Le jeudi 26 décembre, à Mbuji-Mayi, le président congolais Félix Tshisekedi a prononcé un discours incisif visant son homologue Rwandais Paul Kagame. Sur fond de tensions diplomatiques persistantes entre la République Démocratique du Congo (RDC) et le Rwanda, le chef de l’État Congolais a accusé son voisin de l’éviter, une attitude qu’il attribue à une supposée peur.
« Quand je suis allé à Luanda, je savais que ce type-là ne viendrait pas. Il me fuit. Il a peur de moi, il ne peut pas me fixer dans les yeux. Quand je suis en face de lui, je lui fixe les yeux et il regarde ailleurs », a déclaré Félix Tshisekedi.
Ces propos viennent raviver les divergences entre Kinshasa et Kigali, exacerbées par le soutien présumé du Rwanda aux rebelles du M23. Ce groupe armé, actif dans l’Est de la RDC, est accusé de nombreuses exactions et constitue une menace majeure pour la stabilité de la région.
La déclaration de Tshisekedi s’inscrit dans un contexte où les relations entre les deux pays sont au plus bas.
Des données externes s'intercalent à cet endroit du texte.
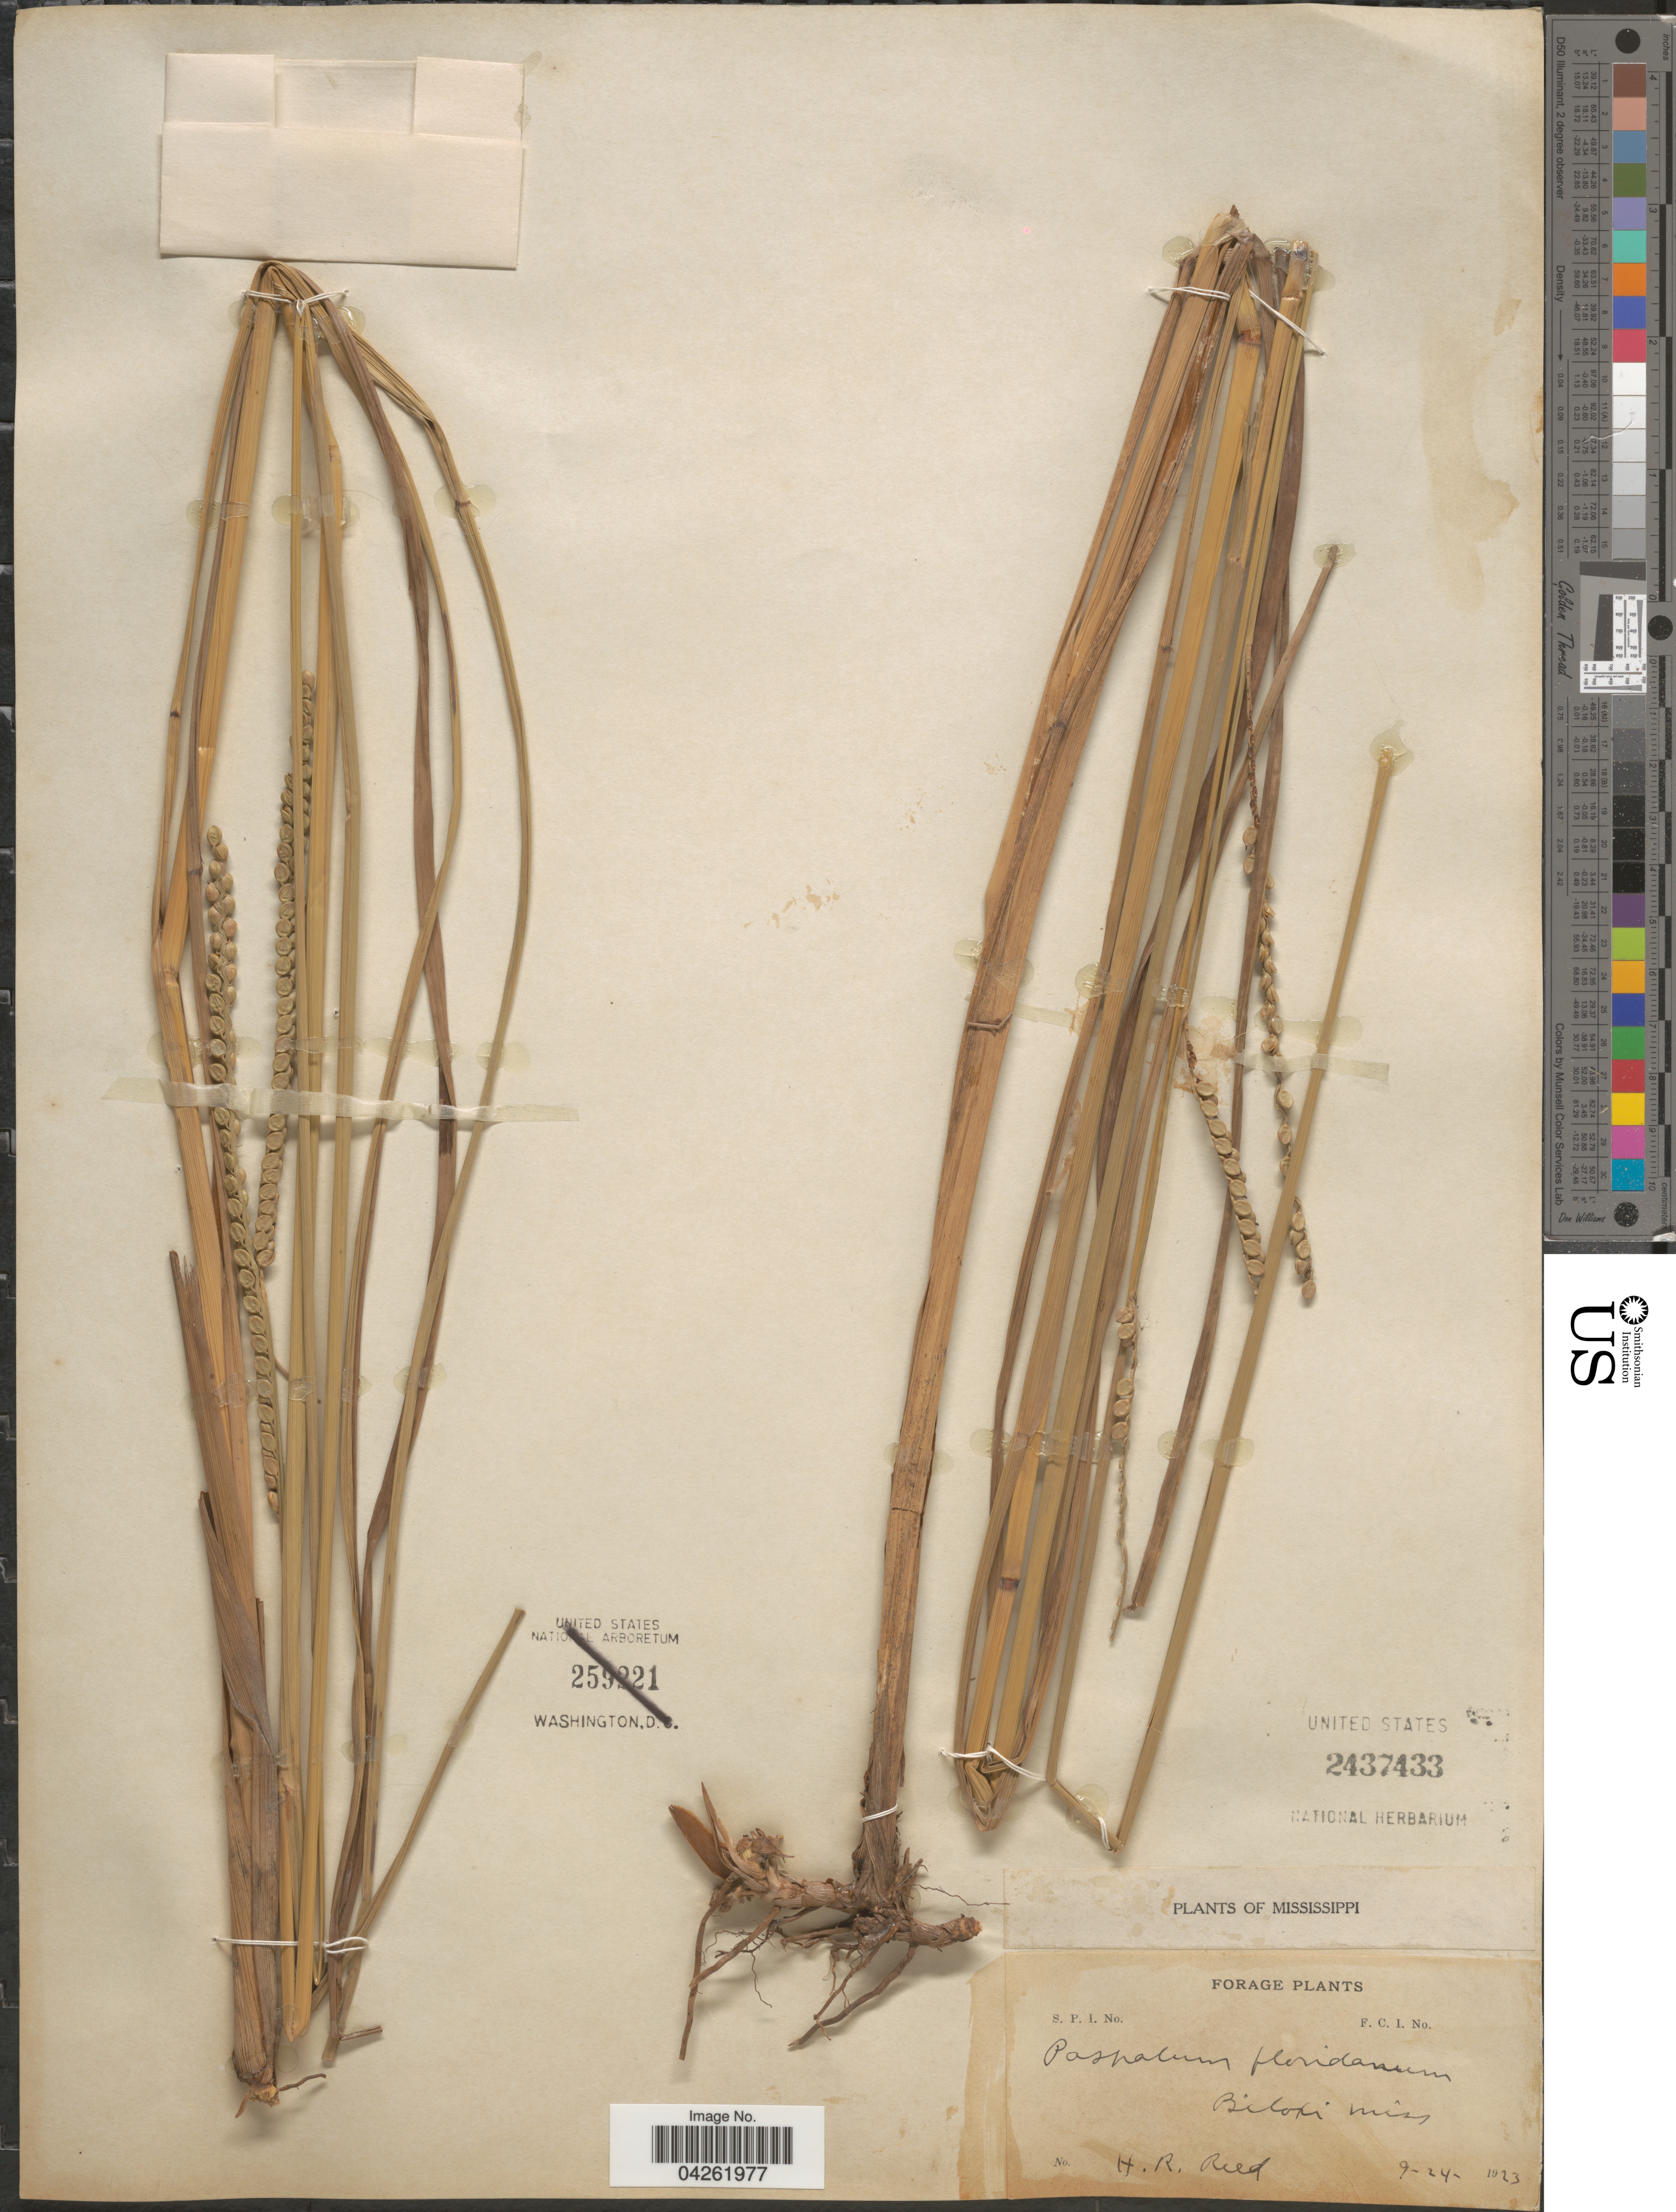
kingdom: Plantae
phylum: Tracheophyta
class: Liliopsida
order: Poales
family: Poaceae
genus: Paspalum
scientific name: Paspalum floridanum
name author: Michx.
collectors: H. Reed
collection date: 1923-09-24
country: United States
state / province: Mississippi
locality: Biloxi.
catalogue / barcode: US 2437433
Les efforts diplomatiques, comme ceux menés à Luanda sous l’égide de la communauté internationale, peinent à apaiser les tensions.
Pour le chef de l’État Congolais, cette confrontation verbale traduit la volonté de ne pas céder face à ce qu’il considère comme une ingérence étrangère dans les affaires de la RDC. Les observateurs estiment toutefois qu’une solution durable nécessitera davantage que des échanges de reproches publics : une réelle volonté de dialogue et de coopération s’avère indispensable pour restaurer la paix dans la région.
En attendant, cette prise de position réaffirme la détermination de Félix Tshisekedi à défendre la souveraineté de son pays face aux défis sécuritaires et diplomatiques.